I read your article with interest and I must admit that I'm a Dallasite. While the numbers might look much better for Houston that is about all they do. All you have to do is drive around Houston and then Dallas to see what planning or a lack of planning has done for each city. A lack of clear planning and cnetralized review has left Houston a city that is visually an unappealing eyesore.
"most people don't move to cities because of the natural surroundings"
They don't when you live in Houston -- if they did, they wouldn't be living there!
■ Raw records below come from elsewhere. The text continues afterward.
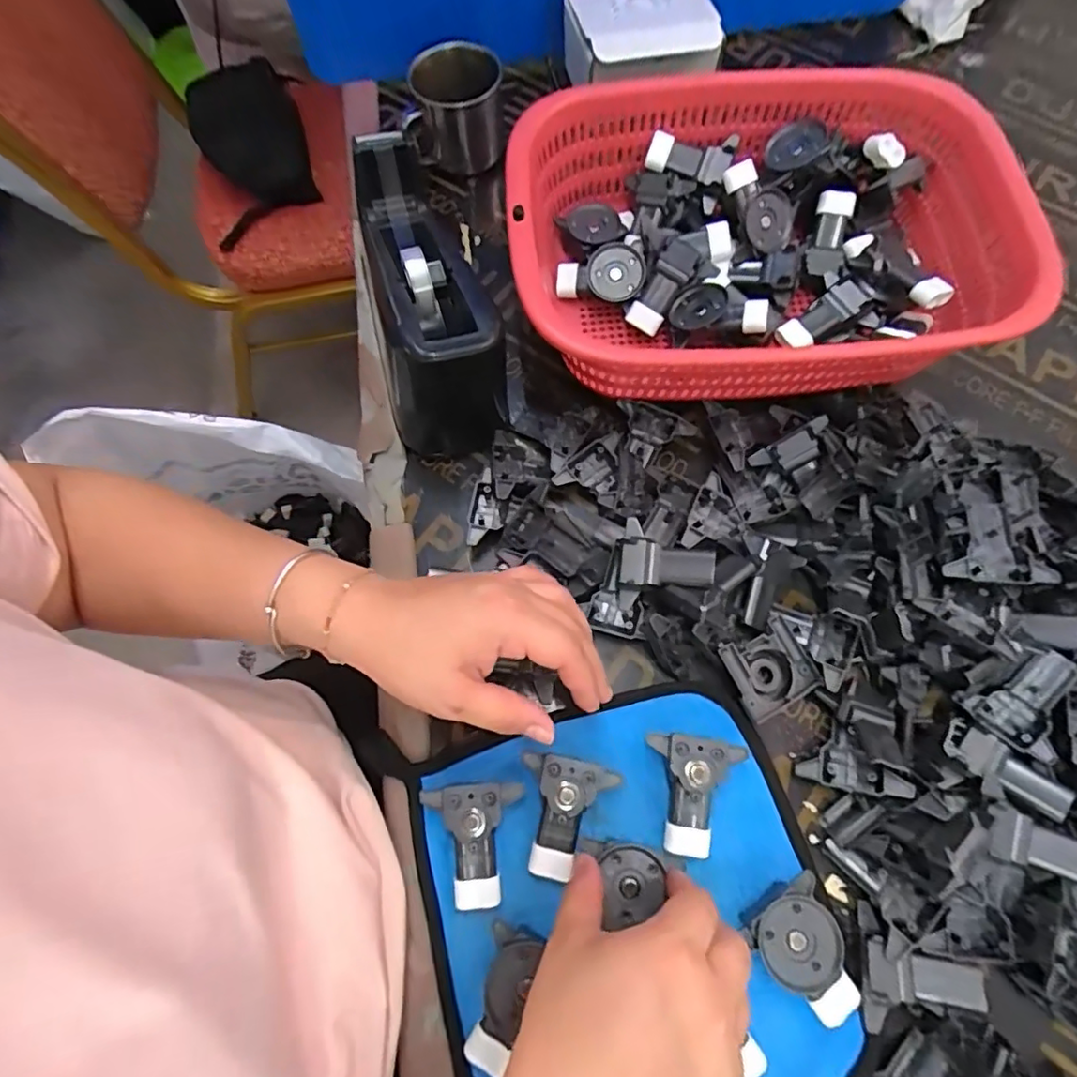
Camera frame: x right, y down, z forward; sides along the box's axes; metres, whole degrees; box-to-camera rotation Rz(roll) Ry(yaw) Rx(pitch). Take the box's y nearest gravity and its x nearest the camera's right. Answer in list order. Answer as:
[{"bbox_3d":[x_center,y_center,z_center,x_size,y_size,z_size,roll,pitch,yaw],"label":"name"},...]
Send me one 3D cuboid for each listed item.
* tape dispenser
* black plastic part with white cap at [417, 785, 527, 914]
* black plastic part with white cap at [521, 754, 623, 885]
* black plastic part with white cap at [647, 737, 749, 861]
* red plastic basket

Speaking as a Portlander who grew up in Houston, I can say that the natural assets of the Portland area are one of the top reasons why I live here. Hiking, biking, walking, etc are my primary recreation activity.
Also:
Houston population density: 3,828/sq mi
Portland population density:
4,288.38/sq mi
I think if I were to sell Houston, what I would sell would be its diversity, the friendliness of people, down-home feel, great "comfort" food*, and low cost of living.
Houston does these things better than Portland, but Portland does a much better job at marketing. ;-)
* Sorry, I hate to use that term but that's what the rest of the US calls it.
Regarding density and Portland; Portland has an international airport and the nation's largest urban park essentially right next to downtown in that of Forest Park:
http://maps.google.com/maps?f=q&source=s_q&hl=en&geocode=&q=portland&sll=37.0625,-95.677068&sspn=50.291089,114.169922&ie=UTF8&hq=&hnear=Portland,+Multnomah,+Oregon&ll=45.530523,-122.682438&spn=0.087665,0.222988&t=h&z=13
Note the large green swath of contiguous forest land on its northwest side.
Greenspace hurts density numbers big time.
Regarding PDX Int'l; many cities do not have such close access to airports, or they are not within city limits. Airports take up a lot of space, and in Portland's case, it takes up a lot of waterfront space where residential units might have gone.
We need to consider net density and gross density when discussing actual density of cities in my opinion, as to not mislead anyone.
The numbers in this post are not density per sq.mile, which would be affected by parks and the airport (although Houston also has huge airports, a lake, and two giant reservoirs inside the city limits), but are based on dense buildings.
People were commenting about pop/sq. mile, and I've seen a few previous posts regarding viewing density this way (gross density, not net density).
Just a clarification point.
Yes, I forgot about the other comments, and there are other posts on the blog about density this way. Always slippery, depending on how you want to define the land area.